Before L4.01 I had All Chan, All Sub, and HD lists. I had not created any custom Favorites. With L4.01 Dish added List 1,2,3 and 4, each containing all sub channels. I assumed I could edit the list, clear all channels, and cycling through would then ignore the unused lists. Not so. Dish hid channel 9945, apparently a DVR operating guide of some kind that doesn't appear in any guide, including All Chan, in each of these lists. No way to completely clear the lists so I have to cycle through them all now.


----------



## tnsprin (Mar 16, 2003)

BillJ said:


> Before L4.01 I had All Chan, All Sub, and HD lists. I had not created any custom Favorites. With L4.01 Dish added List 1,2,3 and 4, each containing all sub channels. I assumed I could edit the list, clear all channels, and cycling through would then ignore the unused lists. Not so. Dish hid channel 9945, apparently a DVR operating guide of some kind that doesn't appear in any guide, including All Chan, in each of these lists. No way to completely clear the lists so I have to cycle through them all now.

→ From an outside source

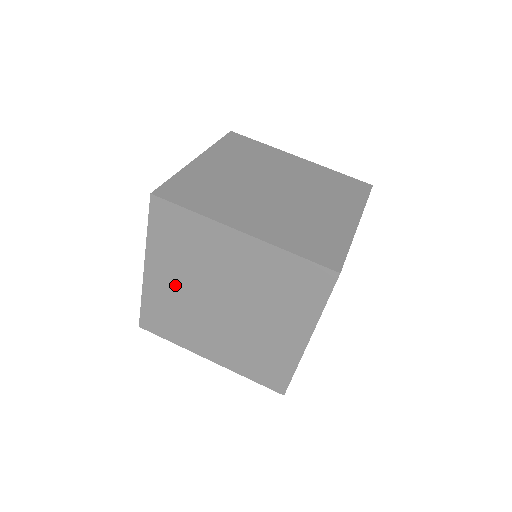
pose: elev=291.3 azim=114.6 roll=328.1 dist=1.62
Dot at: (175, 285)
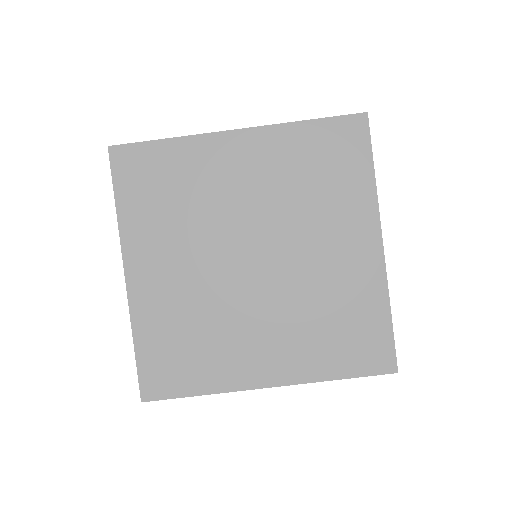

L401 did not add these lists and did not add the channels to the list.

I once had a corruption on a 921 that wouldn't allow a Favorites list to be cleared. I don't remember the exact instructions but to clear it I had to clear the nonvolitile memory.


----------



## Tom in TX (Jan 22, 2004)

BillJ said:


> Before L4.01 I had All Chan, All Sub, and HD lists. I had not created any custom Favorites. With L4.01 Dish added List 1,2,3 and 4, each containing all sub channels. I assumed I could edit the list, clear all channels, and cycling through would then ignore the unused lists. Not so. Dish hid channel 9945, apparently a DVR operating guide of some kind that doesn't appear in any guide, including All Chan, in each of these lists. No way to completely clear the lists so I have to cycle through them all now.


You should call Dish, as this is definitely not normal!

Tom in TX


----------



## stol (May 31, 2006)

BillJ said:


> Before L4.01 I had All Chan, All Sub, and HD lists. I had not created any custom Favorites. With L4.01 Dish added List 1,2,3 and 4, each containing all sub channels. I assumed I could edit the list, clear all channels, and cycling through would then ignore the unused lists. Not so. Dish hid channel 9945, apparently a DVR operating guide of some kind that doesn't appear in any guide, including All Chan, in each of these lists. No way to completely clear the lists so I have to cycle through them all now.


I have 4.01 and only one custom favorites list. When I cycle through the lists, the empty ones do NOT show.


----------



## Stewart Vernon (Jan 7, 2005)

BillJ said:


> Before L4.01 I had All Chan, All Sub, and HD lists. I had not created any custom Favorites. With L4.01 Dish added List 1,2,3 and 4, each containing all sub channels. I assumed I could edit the list, clear all channels, and cycling through would then ignore the unused lists. Not so. Dish hid channel 9945, apparently a DVR operating guide of some kind that doesn't appear in any guide, including All Chan, in each of these lists. No way to completely clear the lists so I have to cycle through them all now.


Hmmm.. this does sound odd. I've always had List 1-4, but only the first list that I customized has any content and shows in the cycle of favorites. You may have something else going on, or perhaps a really strange glitch in the update?


----------